Five Ways to Promote Your Book on LinkedIn
Here are five easy things you can do to promote your book on LinkedIn. While these tips won’t turn into instant sales, they are going to help you attract more attention and turn curious onlookers into fans, followers, and full-time readers.
1. Grow Your Reader Base Through Blogging
You’re a writer, right? Then, you should do what you love doing to promote your work. LinkedIn works perfectly as a blogging platform and if your content is engaging enough, you can easily attract the attention of thousands of followers from all over the world. You can even develop a small but loyal following on LinkedIn.
Just look at Gary Collins for example. The bestselling author of “The Simple Life” series has been using LinkedIn since 2012 to further his readership. Since then, he’s managed to score speaking gigs, attend huge conferences, and amass over 8,000 followers through posting and networking on LinkedIn.
2. Ask for Feedback and Get Free Exposure
Sometimes, all you need to do is ask. On LinkedIn, you can find thousands of current and former publishers, that have worked with many, many writers over the years. Why not try to connect with some of them and ask for their opinion on your latest book? If you’ve ever met any of them before, they probably won’t mind taking some time to check your work out.

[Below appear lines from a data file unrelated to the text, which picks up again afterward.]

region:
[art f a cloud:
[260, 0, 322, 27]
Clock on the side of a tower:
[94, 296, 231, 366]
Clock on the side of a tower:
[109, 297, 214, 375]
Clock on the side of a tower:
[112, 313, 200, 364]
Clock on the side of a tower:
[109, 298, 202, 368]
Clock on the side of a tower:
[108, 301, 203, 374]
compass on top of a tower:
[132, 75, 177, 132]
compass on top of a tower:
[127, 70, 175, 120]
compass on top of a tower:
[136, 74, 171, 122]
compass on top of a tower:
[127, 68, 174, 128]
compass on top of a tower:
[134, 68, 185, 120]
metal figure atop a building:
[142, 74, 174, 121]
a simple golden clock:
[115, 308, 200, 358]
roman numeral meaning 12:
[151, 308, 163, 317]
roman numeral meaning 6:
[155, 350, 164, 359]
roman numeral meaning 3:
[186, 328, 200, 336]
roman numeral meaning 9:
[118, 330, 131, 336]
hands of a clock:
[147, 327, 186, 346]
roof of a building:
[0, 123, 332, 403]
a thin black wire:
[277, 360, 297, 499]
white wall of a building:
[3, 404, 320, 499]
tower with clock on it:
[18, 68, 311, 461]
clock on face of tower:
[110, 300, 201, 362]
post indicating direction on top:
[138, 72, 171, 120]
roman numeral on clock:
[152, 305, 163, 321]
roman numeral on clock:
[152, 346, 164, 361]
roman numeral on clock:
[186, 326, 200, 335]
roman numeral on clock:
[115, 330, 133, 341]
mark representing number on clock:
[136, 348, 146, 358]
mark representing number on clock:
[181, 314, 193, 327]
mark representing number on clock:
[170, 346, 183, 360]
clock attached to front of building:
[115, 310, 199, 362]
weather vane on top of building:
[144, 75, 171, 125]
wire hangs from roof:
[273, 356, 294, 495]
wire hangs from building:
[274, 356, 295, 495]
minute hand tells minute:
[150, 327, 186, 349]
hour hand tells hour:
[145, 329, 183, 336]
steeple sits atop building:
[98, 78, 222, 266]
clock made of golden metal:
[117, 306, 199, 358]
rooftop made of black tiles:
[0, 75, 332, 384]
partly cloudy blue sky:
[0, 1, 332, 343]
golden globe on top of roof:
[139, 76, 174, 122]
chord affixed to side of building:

However, when you don’t know someone, this may be a bit intrusive. If that’s the case, you can always connect with them, start talking, and once you struck a friendship, you can then ask them for feedback. People who like your work will not have a problem sharing their thoughts with their followers.

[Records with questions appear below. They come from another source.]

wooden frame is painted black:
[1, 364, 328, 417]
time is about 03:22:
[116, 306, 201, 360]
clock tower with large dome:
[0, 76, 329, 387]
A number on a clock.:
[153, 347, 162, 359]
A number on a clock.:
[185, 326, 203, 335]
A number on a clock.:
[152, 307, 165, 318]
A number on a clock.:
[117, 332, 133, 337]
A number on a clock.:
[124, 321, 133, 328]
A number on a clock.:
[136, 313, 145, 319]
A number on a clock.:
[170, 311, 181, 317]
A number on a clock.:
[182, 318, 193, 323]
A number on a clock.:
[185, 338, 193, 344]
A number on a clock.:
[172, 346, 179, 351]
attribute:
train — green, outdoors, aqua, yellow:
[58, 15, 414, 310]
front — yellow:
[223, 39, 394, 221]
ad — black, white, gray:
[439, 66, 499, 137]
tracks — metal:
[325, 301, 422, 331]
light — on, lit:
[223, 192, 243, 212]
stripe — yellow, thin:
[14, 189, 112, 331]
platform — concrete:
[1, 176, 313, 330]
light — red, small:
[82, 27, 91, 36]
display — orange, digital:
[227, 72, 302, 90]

3. Use LinkedIn Groups to Connect With Influencers
For years now, LinkedIn groups have allowed aspiring business people to connect with their peers and exchange words about their experiences. You can do the same if you want to get your book in front of the right people. There are tons of different LinkedIn groups out there, and many of them are great for book promotion.

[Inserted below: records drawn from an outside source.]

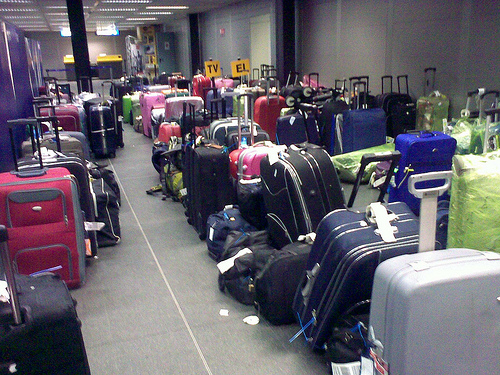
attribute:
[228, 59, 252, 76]
sign — yellow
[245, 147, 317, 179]
handle — black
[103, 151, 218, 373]
line — white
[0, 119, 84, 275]
luggage — piece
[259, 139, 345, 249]
suitcase — black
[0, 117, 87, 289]
suitcase — red, gray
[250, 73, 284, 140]
suitcase — gray, red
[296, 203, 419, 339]
luggage — piece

One thing we can’t stress enough is not to be overly-promotional. People who enter a group and start posting promotional material about themselves are usually blocked from these groups. Use your membership wisely. Talk with readers, collaborate with fellow writers, and post interesting content. Over time, people will start asking you about your writing all on their own.
4. Talk to Publishers and Other Authors Directly
As Debbie Young, the writer of Sophie Sayers Village Mysteries explains, unlike other social media platforms, LinkedIn isn’t a place where you go to sell books. It’s a place where you find like-minded people and talk to them personally. On one hand, you can share thoughts and talk to people by commenting on the same topics, or you can simply reach out to them.
Just like any other social network out there, LinkedIn has its fair share of bots. That means you need to make sure that your introductory messages sound real, honest, and inviting. Avoid using generic phrases or sending out mass DMs promoting your book. That will cause you more harm than good. Be direct and straight to the point. And remember: you’re here to connect with people, not to promote.
5. Engage With Other Writers’ Content
Once you start using LinkedIn for book promotion, you’ll be far from the only writer on it. We’ve already mentioned a couple of prolific writers that use it. As you connect with more and more people, you’ll start noticing that other authors are using the network for the same thing you’re using for: book promotion.
Some of them post paragraphs from their books, others, write articles, some even write fiction stories for their followers. There’s a lot of interesting people there and you should use your profile to communicate with them and engage with their content. Comment on their statuses, give them feedback on their writing. Whatever you do, make an effort to stick out.
Is LinkedIn the right option for aspiring authors? In our opinion, it is. While the network may seem like it’s meant only for business people who like to fill out spreadsheets in their spare time, it actually has a diverse user base that enjoys many activities.
And reading a good book is one of them. Use that to your advantage. Start promoting on LinkedIn now!